ソウルとはまずオーティスを聴くことなのだ。
Otis Redding『Otis Blue』
激動の60年代を嵐のように駆け抜けていった、オーティス・レディングのアルバムとしては、本作が最高傑作と言ってよいでしょうね。
彼の代表曲「Respect」「Shake」「I've been Loving You Too Long」が収録され、「My Girl」「Satisfaction」、そして、「Changes Gonna Come」というカヴァーも大変素晴らしく、要するに、捨て曲が全くないアルバムですね。
サム・クックのレパートリーが3曲も入っていて、いかにオーティスが彼の事を好きなのかがよくわかります。
オーティスの歌唱は、コレに匹敵するのは、アリーサ・フランクリンくらいなモノでしょうね。
「Respect」や「Shake」のようなシャウトしまくるパワフルな曲も、サム・クックの名唱で知られる「Changes Gonna Come」のようなスローテンポでじっくり上り詰める曲を歌わせてもとにかく圧倒的で、他の追随を許しません。

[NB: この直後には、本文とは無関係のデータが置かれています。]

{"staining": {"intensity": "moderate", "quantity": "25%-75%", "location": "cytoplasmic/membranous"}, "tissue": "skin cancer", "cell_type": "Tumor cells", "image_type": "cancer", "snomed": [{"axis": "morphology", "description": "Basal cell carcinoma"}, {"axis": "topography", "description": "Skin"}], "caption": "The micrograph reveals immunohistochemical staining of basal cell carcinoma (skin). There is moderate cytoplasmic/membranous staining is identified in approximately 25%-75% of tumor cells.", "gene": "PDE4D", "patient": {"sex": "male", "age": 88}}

また、彼の所属するスタックスというレーベルには、「Booker T & The MGs」という固定のバックバンドがいまして、コレがまたとびきり優秀!
メンバーは完全に固定ではないのですが、リーダーのブカT(オルガン)、スティーヴ・クロッパー(ギター)、ドナルド・ダック・ダン(ベイス)、アル・ジャクスン(ドラムス)はほぼ定位置メンバーです。

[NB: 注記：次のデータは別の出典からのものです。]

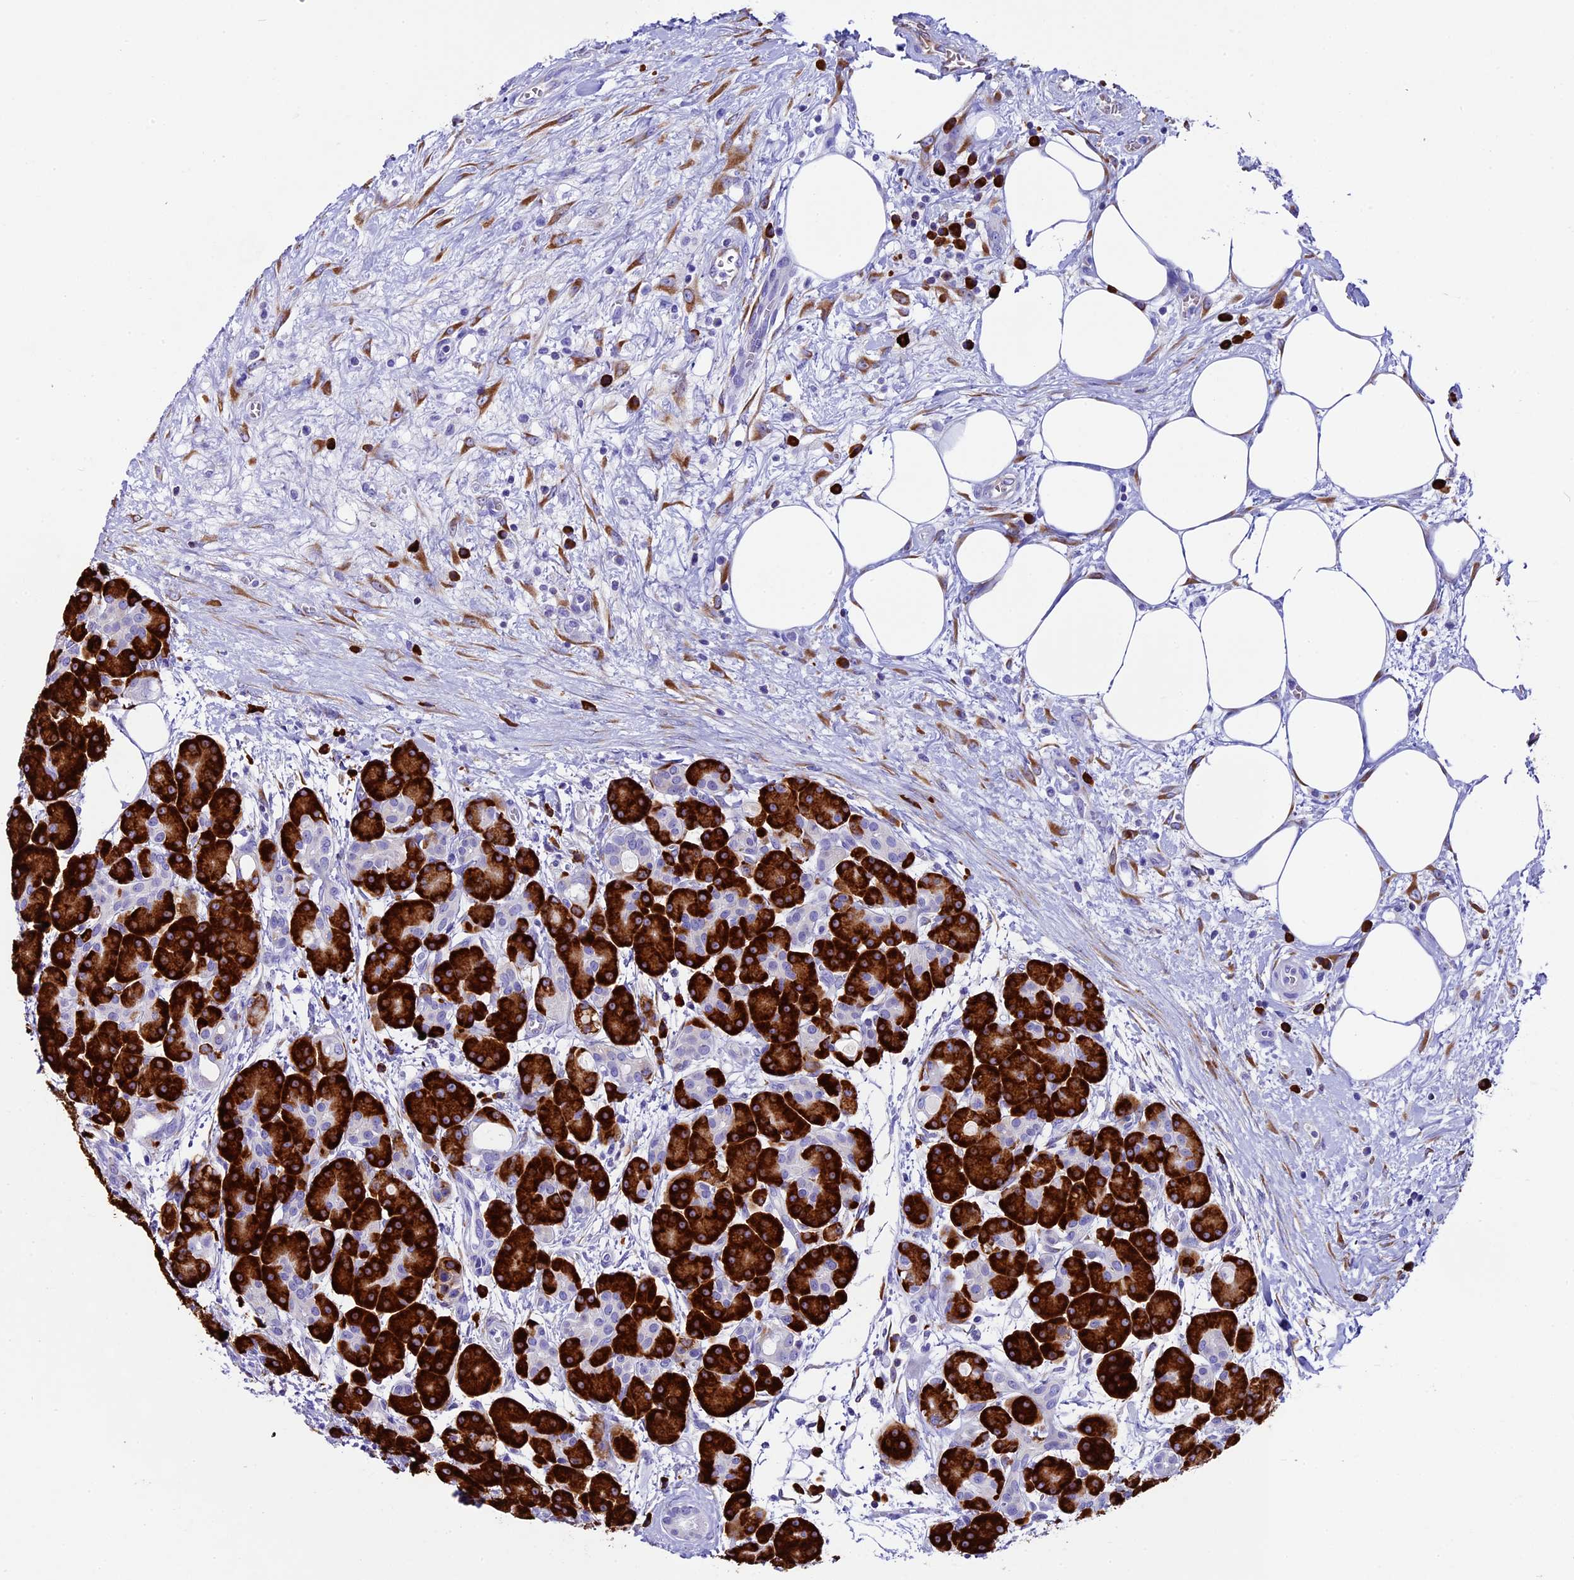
{"staining": {"intensity": "strong", "quantity": ">75%", "location": "cytoplasmic/membranous"}, "tissue": "pancreas", "cell_type": "Exocrine glandular cells", "image_type": "normal", "snomed": [{"axis": "morphology", "description": "Normal tissue, NOS"}, {"axis": "topography", "description": "Pancreas"}], "caption": "Pancreas stained with a brown dye demonstrates strong cytoplasmic/membranous positive staining in about >75% of exocrine glandular cells.", "gene": "FKBP11", "patient": {"sex": "male", "age": 63}}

ココにホーンセクションが入るのですがコレが結構メンバー変わってます。
あと、アイザック・ヘイズが入る場合もあります(本作は参加してます)。
実際、サウンドの核は固定メンバーでできてます。
従来、ポピュラーミュージックでのバックバンドというのは、完全に裏方であって、特にレコードなどにも昔はクレジットなどされないのですが、MGズも、60ねんどいにはクレジットはされてませんが、アトランテック、スタックスから出るレコードのバックバンドの演奏に明らかにハッキリとした個性があるので、わかる人には、当時から存在は知られていました。
サウンドのかなめは、何と言っても、手数が少なく、ものすごくシンプルですが、一打一打がものすごくドシンと来るという、とても独特のスタイルを持つアル・ジャクスンのドラムスでしょう。
コレにピタッと寄り添うドナルド・ダック・ダンのベイス。
コレまた痒いところに手が届くような絶妙なギターのスティーヴ・クロッパーが絡むとホントに素晴らしい。
ここに唯一無比のオーティスが歌っているわけですから、名盤にならざるを得ないわけです。
しかも、ブカTとスティーヴ・クロッパーには作曲能力もあり、最早、単なるバックバンドではないわけですね。
オーティスが名演をその余りにも短い生涯に連発できたのも、MGズという強力なサイドが固まっていたからです。
全体にグッと効いたタメ、いなたいシャウトがトコトン堪能できる大名盤。